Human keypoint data
►

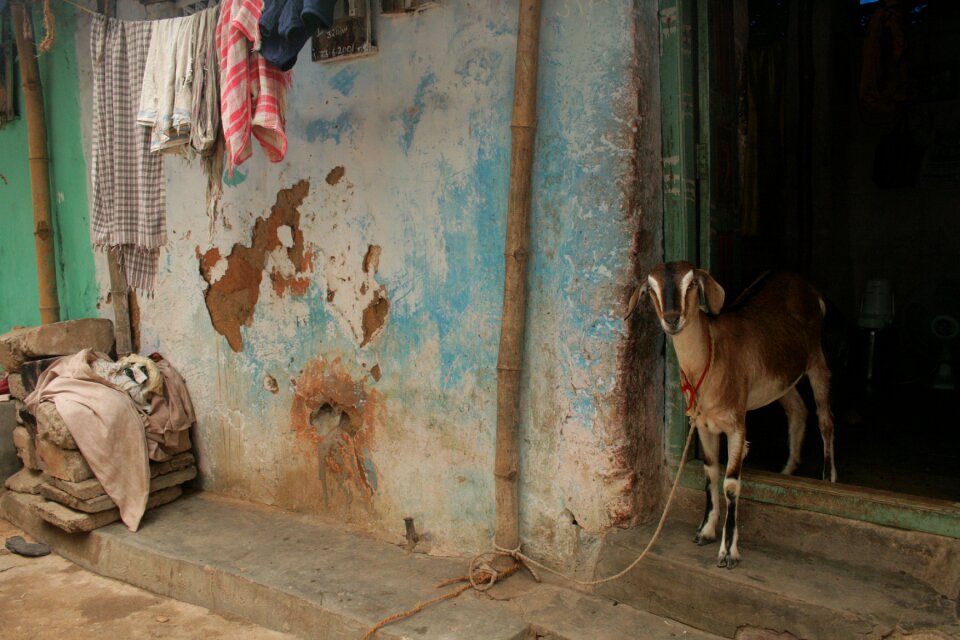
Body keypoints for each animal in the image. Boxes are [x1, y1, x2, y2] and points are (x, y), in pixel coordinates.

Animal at [628, 262, 836, 568]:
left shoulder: (736, 425)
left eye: (691, 284)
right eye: (651, 288)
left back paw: (828, 478)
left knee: (825, 419)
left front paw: (728, 551)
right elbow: (710, 473)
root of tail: (808, 287)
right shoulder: (703, 425)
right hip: (780, 378)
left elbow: (730, 483)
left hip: (816, 359)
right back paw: (787, 470)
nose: (672, 319)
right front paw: (705, 530)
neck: (711, 358)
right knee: (798, 410)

◄

TASK ITEM:
Leave out all pictures and output each line exactly, from the top of the records through the line that holds "right back paw: (787, 470)".

ANSWER TO THE EXERCISE:
Body keypoints for each animal in the image. Boxes are [x1, y1, x2, y2] and points are (x, y), in pixel coordinates.

Animal at [628, 262, 836, 568]:
left shoulder: (736, 425)
left eye: (691, 284)
right eye: (651, 288)
left back paw: (828, 478)
left knee: (825, 419)
left front paw: (728, 551)
right elbow: (710, 473)
root of tail: (808, 287)
right shoulder: (703, 425)
right hip: (780, 378)
left elbow: (730, 483)
left hip: (816, 359)
right back paw: (787, 470)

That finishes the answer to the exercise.